Da mesma forma, a OpenAI disse que os usuários podem informar a empresa quando o ChatGPT responder de forma imprecisa. Os treinadores da OpenAI podem examinar a crítica e usá-la para ajustar o modelo para reconhecer certas respostas a solicitações específicas como melhores do que outras. A tecnologia também pode ser ensinada a procurar informações corretas por conta própria e avaliar quando seu conhecimento é muito limitado para responder com precisão, de acordo com a empresa.
A Meta lançou recentemente várias versões de sua tecnologia de inteligência artificial LLaMA 2 e disse que agora está monitorando como diferentes táticas de treinamento e ajuste fino podem afetar a segurança e a precisão do modelo. A Meta disse que seu lançamento de código aberto permitiu que uma ampla comunidade de usuários ajudasse a identificar e corrigir suas vulnerabilidades.
A inteligência artificial também pode ser propositalmente abusada para atacar pessoas reais. O áudio clonado, por exemplo, já é um problema tão grande que nesta primavera o governo federal pessoas avisadas para observar golpes envolvendo uma voz gerada por IA, imitando um membro da família em perigo.
A proteção limitada é especialmente perturbadora para os sujeitos da pornografia deepfake não consensual, onde a IA é usada para inserir a imagem de uma pessoa em uma situação sexual. A tecnologia tem sido aplicada repetidamente a relutantes celebridades, figuras do governo e streamers do Twitch – quase sempre mulheres, algumas das quais consideram quase impossível levar seus algozes ao tribunal.

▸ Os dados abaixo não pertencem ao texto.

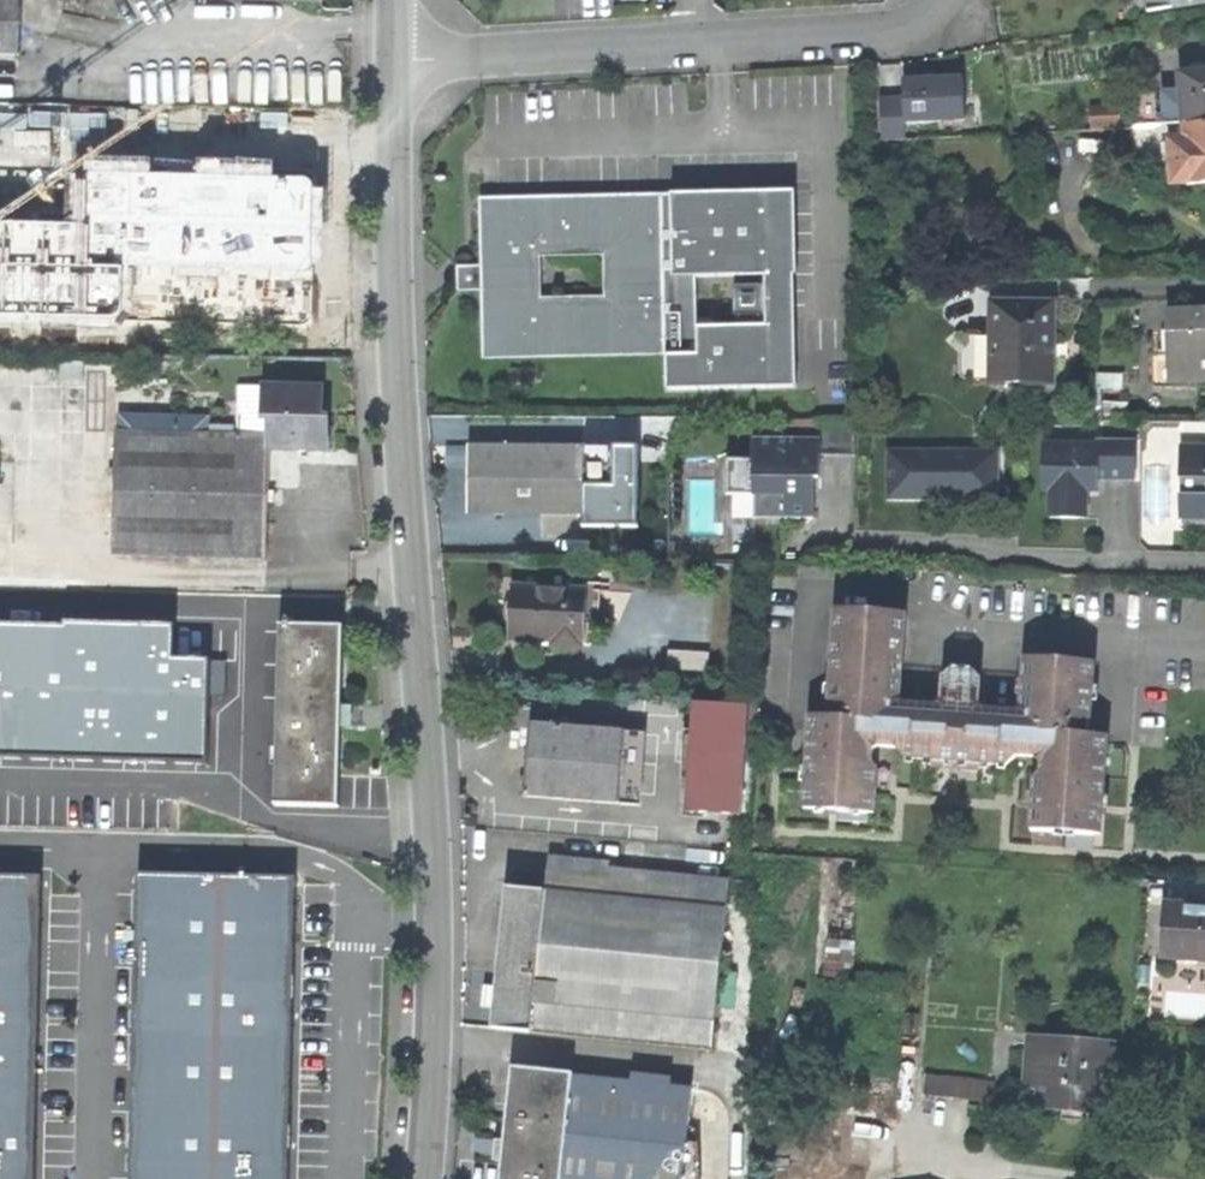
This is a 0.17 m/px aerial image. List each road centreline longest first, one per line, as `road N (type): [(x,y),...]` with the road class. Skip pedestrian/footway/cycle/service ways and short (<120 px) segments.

Anne T. Donnelly, promotora do condado de Nassau, em Nova York, supervisionou um caso recente envolvendo um homem que havia compartilhado deepfakes sexualmente explícitos de mais de uma dúzia de garotas em um site pornográfico. O homem, Patrick Carey, alterou imagens roubadas das contas de mídia social das meninas e de seus familiares, muitas delas tiradas quando as meninas estavam no ensino fundamental ou médio, disseram os promotores.
Não foram essas imagens, no entanto, que o levaram a seis meses de prisão e uma década de liberdade condicional nesta primavera. Sem um estatuto estadual que criminalizasse a pornografia deepfake, a equipe de Donnelly teve que se apoiar em outros fatores, como o fato de Carey ter uma imagem real de pornografia infantil e ter perseguido e perseguido algumas das pessoas cujas imagens ele manipulou. Algumas das imagens deepfake que ele postou a partir de 2019 continuam circulando online.
“É sempre frustrante quando você percebe que a lei não acompanha a tecnologia”, disse Donnelly, que faz lobby para uma legislação estadual visando deepfakes sexualizados. “Não gosto de encontrar vítimas e dizer: ‘Não podemos ajudá-lo’.”
Para ajudar a lidar com as crescentes preocupações, sete empresas líderes em IA concordaram em julho em adotar salvaguardas voluntárias, como relatar publicamente as limitações de seus sistemas. E a Federal Trade Commission está investigando se o ChatGPT prejudicou os consumidores.
Para seu gerador de imagens DALL-E 2, a OpenAI disse que removeu conteúdo extremamente explícito dos dados de treinamento e limitou a capacidade do gerador de produzir imagens violentas, odiosas ou adultas bem como representações fotorrealistas de pessoas reais.
Uma coleção pública de exemplos de danos no mundo real causados pela inteligência artificial, o Banco de dados de incidentes de IA, tem mais de 550 entradas este ano. Eles incluem uma imagem falsa de uma explosão no Pentágono que abalou brevemente o mercado de ações e deepfakes que podem ter influenciado uma eleição na Turquia.
Scott Cambo, que ajuda a administrar o projeto, disse esperar “um grande aumento de casos” envolvendo descaracterizações de pessoas reais no futuro.
“Parte do desafio é que muitos desses sistemas, como ChatGPT e LLaMA, estão sendo promovidos como boas fontes de informação”, disse o Dr. Cambo. “Mas a tecnologia subjacente não foi projetada para ser isso.”